AI-Driven Maintenance: The Gemini Advisor

Rather than blindly updating our infrastructure, we utilize the Google Gemini integration in Home Assistant to perform a "Pre-Flight Check" and diagnose health issues.

[!NOTE] Requirement: You must enable the Google Search Tool in your Google Gemini integration settings for the agent to look up real-time changelogs.

This automation triggers in two scenarios: 1. Version Mismatch: Gemini searches the web for the latest Tailscale changelogs and checks for breaking changes specific to Proxmox LXC environments. 2. Health Warnings: If tailscale status reports an error (e.g., specific sub-service failure), Gemini explains the error and suggests a fix.

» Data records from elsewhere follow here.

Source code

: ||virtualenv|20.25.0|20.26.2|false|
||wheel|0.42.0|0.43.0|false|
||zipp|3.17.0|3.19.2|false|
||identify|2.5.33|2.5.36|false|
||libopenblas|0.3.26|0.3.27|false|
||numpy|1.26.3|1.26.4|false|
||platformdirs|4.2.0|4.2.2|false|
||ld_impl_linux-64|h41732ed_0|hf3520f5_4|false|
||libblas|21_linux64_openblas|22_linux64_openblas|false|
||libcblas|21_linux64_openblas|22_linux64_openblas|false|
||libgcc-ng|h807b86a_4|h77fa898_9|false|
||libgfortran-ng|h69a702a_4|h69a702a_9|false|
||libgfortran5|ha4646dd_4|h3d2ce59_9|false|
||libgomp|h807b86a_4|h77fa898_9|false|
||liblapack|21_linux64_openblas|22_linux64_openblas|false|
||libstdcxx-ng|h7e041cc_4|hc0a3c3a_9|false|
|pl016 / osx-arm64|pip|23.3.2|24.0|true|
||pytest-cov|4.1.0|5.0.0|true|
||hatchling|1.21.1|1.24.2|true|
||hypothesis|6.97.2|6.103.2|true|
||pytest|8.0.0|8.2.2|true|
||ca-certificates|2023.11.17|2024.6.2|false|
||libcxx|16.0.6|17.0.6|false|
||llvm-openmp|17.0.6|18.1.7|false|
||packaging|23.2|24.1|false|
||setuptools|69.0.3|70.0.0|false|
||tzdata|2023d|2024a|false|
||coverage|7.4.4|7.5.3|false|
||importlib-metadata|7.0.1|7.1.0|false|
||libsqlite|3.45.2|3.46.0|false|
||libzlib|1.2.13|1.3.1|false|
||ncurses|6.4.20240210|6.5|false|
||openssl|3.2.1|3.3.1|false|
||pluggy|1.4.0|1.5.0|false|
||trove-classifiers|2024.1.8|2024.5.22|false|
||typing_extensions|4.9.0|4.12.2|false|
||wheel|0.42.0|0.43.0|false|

This provides a human-readable recommendation directly to your mobile device before you ever touch the terminal.

Verification & Testing

To verify the system is working:

Verify Pulse: Check the "Last Updated" attribute of the binary_sensor in HA; it should refresh every 60 seconds.
Test Failure: Edit the crontab (crontab -e) and comment out the script line to simulate a total failure.
Confirm Automation: Within 2 minutes, the HA sensor should flip to "Disconnected." After 5 minutes, you should receive a notification and see the LXC reboot in Proxmox.